Mario Soriano

Personal information
- Full name: Mario Soriano Carreño
- Date of birth: 22 April 2002 (age 24)
- Place of birth: Alcalá de Henares, Spain
- Height: 1.63 m (5 ft 4 in)
- Position: Winger

Team information
- Current team: Deportivo A Coruña
- Number: 21

Youth career
- 2007–2020: Atlético Madrid

Senior career*
- Years: Team / Apps / (Gls)
- 2019–2021: Atlético Madrid B / 23 / (1)
- 2021–2022: Atlético Madrid / 0 / (0)
- 2021–2022: → Deportivo La Coruña (loan) / 29 / (3)
- 2022–: Deportivo A Coruña / 119 / (19)
- 2023–2024: → Eibar (loan) / 41 / (3)

International career
- 2018–2019: Spain U17 / 14 / (1)
- 2019–2020: Spain U18 / 3 / (0)

= Mario Soriano =

Spanish footballer (born 2002)

Mario Soriano Carreño (born 22 April 2002) is a Spanish professional footballer who plays as a left winger for Deportivo de A Coruña.

==Club career==
Born in Alcalá de Henares, Community of Madrid, Soriano joined Atlético Madrid's youth categories in 2007, aged five. He made his senior debut with the reserves on 1 September 2019, coming on as a second-half substitute for Juan Manuel Sanabria in a 3–1 Segunda División B home loss against SCR Peña Deportiva.

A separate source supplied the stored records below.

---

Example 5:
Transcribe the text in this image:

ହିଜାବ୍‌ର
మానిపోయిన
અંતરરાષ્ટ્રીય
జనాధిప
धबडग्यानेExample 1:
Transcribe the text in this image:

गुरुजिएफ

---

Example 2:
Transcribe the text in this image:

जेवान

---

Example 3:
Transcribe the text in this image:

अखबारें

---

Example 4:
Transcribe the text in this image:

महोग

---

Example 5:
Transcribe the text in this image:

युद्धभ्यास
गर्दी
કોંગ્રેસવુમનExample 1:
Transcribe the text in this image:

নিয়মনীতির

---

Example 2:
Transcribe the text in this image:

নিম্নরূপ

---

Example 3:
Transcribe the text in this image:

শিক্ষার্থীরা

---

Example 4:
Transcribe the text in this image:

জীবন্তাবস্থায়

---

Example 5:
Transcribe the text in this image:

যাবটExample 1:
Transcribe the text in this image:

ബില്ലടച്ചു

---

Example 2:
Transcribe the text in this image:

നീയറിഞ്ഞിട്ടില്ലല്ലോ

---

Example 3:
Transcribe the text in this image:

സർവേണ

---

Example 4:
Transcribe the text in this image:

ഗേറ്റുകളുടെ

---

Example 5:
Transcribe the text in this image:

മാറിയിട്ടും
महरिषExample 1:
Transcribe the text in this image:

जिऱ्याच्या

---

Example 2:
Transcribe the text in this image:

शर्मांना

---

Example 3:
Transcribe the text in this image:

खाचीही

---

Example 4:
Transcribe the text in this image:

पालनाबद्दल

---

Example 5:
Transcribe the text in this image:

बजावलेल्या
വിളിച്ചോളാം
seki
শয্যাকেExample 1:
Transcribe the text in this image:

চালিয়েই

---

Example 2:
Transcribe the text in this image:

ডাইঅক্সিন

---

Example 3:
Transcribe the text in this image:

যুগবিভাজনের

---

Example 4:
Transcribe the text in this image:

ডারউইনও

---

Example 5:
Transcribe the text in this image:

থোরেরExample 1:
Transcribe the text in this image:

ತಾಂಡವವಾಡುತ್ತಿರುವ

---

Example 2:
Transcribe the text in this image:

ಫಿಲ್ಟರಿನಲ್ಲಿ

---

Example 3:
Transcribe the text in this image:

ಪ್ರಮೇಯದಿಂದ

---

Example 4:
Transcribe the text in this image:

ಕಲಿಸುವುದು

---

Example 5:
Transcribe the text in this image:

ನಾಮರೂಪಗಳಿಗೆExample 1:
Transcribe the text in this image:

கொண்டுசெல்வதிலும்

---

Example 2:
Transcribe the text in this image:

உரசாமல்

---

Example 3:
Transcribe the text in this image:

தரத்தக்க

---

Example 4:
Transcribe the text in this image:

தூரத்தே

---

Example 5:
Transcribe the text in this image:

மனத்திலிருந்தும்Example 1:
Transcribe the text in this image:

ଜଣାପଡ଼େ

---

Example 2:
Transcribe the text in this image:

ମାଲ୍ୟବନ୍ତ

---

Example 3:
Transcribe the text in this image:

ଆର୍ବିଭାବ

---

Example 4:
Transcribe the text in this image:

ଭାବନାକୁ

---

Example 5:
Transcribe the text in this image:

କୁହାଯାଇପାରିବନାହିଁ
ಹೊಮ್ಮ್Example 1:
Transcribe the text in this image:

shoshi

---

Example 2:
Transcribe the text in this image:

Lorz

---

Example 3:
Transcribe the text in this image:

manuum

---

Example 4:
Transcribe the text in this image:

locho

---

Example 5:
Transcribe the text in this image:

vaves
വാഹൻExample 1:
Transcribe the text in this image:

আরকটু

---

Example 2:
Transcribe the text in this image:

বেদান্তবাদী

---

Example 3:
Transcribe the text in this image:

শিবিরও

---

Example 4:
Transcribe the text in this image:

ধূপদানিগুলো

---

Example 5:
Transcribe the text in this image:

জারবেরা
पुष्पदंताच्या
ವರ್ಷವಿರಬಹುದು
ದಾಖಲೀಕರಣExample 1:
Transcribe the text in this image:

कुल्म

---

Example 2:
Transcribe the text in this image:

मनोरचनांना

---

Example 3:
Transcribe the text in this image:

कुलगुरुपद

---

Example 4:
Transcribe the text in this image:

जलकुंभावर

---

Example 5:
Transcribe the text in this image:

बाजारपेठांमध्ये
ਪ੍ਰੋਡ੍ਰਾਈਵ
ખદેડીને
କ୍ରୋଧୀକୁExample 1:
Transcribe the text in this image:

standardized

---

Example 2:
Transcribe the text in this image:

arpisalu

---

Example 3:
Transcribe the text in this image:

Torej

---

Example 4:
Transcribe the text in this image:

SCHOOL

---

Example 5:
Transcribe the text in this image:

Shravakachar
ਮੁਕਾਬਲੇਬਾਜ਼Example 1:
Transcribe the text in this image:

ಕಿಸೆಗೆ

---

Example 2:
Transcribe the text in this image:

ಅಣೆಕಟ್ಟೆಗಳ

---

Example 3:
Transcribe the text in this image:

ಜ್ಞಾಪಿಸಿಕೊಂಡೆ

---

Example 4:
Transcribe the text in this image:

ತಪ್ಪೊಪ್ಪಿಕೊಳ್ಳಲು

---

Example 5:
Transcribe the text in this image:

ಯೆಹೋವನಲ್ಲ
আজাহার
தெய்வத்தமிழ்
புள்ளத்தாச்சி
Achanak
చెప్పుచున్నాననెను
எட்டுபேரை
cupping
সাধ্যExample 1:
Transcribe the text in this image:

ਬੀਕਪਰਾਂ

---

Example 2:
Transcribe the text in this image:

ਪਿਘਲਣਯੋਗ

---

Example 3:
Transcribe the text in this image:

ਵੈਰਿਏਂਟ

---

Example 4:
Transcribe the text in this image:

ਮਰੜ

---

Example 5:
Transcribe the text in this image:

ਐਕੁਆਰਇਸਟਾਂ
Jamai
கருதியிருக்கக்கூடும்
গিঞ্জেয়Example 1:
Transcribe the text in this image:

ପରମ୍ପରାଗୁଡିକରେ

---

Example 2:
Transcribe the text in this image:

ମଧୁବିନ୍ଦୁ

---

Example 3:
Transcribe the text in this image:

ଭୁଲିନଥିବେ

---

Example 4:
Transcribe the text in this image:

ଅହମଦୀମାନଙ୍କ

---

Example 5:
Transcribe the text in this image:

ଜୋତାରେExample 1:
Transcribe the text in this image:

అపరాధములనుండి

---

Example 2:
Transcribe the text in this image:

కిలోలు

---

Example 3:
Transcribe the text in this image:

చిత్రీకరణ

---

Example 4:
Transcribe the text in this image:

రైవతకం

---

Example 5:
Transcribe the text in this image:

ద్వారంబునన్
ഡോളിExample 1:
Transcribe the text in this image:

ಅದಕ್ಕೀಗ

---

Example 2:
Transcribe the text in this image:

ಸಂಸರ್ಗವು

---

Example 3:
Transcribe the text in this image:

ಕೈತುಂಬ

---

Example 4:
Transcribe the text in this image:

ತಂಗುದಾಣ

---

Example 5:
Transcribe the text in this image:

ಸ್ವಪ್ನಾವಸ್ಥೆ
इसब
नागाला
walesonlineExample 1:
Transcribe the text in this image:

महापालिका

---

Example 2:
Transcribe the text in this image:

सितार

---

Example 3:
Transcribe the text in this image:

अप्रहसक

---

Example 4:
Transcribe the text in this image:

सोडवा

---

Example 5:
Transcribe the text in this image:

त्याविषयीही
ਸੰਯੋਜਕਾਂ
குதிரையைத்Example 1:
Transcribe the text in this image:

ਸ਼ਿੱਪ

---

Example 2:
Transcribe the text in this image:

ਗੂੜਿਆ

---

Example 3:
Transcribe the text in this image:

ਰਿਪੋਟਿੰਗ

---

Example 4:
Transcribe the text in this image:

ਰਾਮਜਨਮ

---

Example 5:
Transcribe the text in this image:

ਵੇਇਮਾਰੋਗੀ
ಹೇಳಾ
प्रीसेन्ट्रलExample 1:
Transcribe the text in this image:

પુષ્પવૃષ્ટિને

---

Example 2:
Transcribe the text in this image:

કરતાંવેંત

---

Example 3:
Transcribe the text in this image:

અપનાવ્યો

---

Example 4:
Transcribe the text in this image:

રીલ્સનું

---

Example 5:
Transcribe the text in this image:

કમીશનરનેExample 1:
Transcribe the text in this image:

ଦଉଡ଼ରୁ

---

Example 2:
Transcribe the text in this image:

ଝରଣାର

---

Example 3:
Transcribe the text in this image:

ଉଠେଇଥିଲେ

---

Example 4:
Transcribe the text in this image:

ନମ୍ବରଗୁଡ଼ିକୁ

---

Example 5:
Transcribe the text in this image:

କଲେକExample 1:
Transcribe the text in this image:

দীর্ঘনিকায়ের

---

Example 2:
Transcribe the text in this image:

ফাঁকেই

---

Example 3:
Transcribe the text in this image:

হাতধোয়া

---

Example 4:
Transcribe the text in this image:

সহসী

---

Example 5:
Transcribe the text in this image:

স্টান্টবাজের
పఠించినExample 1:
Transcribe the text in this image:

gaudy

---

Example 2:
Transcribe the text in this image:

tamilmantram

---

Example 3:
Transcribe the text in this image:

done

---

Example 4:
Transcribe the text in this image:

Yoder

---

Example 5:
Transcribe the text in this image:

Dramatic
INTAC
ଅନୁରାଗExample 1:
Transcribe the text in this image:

On 2 October 2020, Soriano renewed his contract with Atleti until 2024, and made his first team debut the following 6 January, replacing João Félix late into a 1–0 away loss against UE Cornellà, for the season's Copa del Rey. He scored his first goal as a senior on 10 April 2021, netting the B's opener in a 2–0 away win over Villarrubia CF.

On 31 August 2021, Soriano was loaned to Primera División RFEF side Deportivo de La Coruña for one year. Regularly used as the club narrowly missed out promotion in the play-offs, he signed a permanent two-year contract with Dépor on 19 July 2022.

On 14 July 2023, Deportivo announced Soriano's departure after the player opted to refuse the club's renewal offer. Three days later, Segunda División side SD Eibar announced his signing on a one-year loan deal.

Soriano made his professional debut on 12 August 2023, starting in a 4–0 away loss against Racing de Santander. He scored his first goal seven days later, netting the winner in a 2–1 home success over Elche CF.

Back to Dépor in 2024, Soriano renewed his contract until 2028 in June of that year, and was a first-choice as the club achieved promotion to La Liga in 2026. He made his top tier debut on 17 August of that year, starting in a 1–1 home draw against Elche.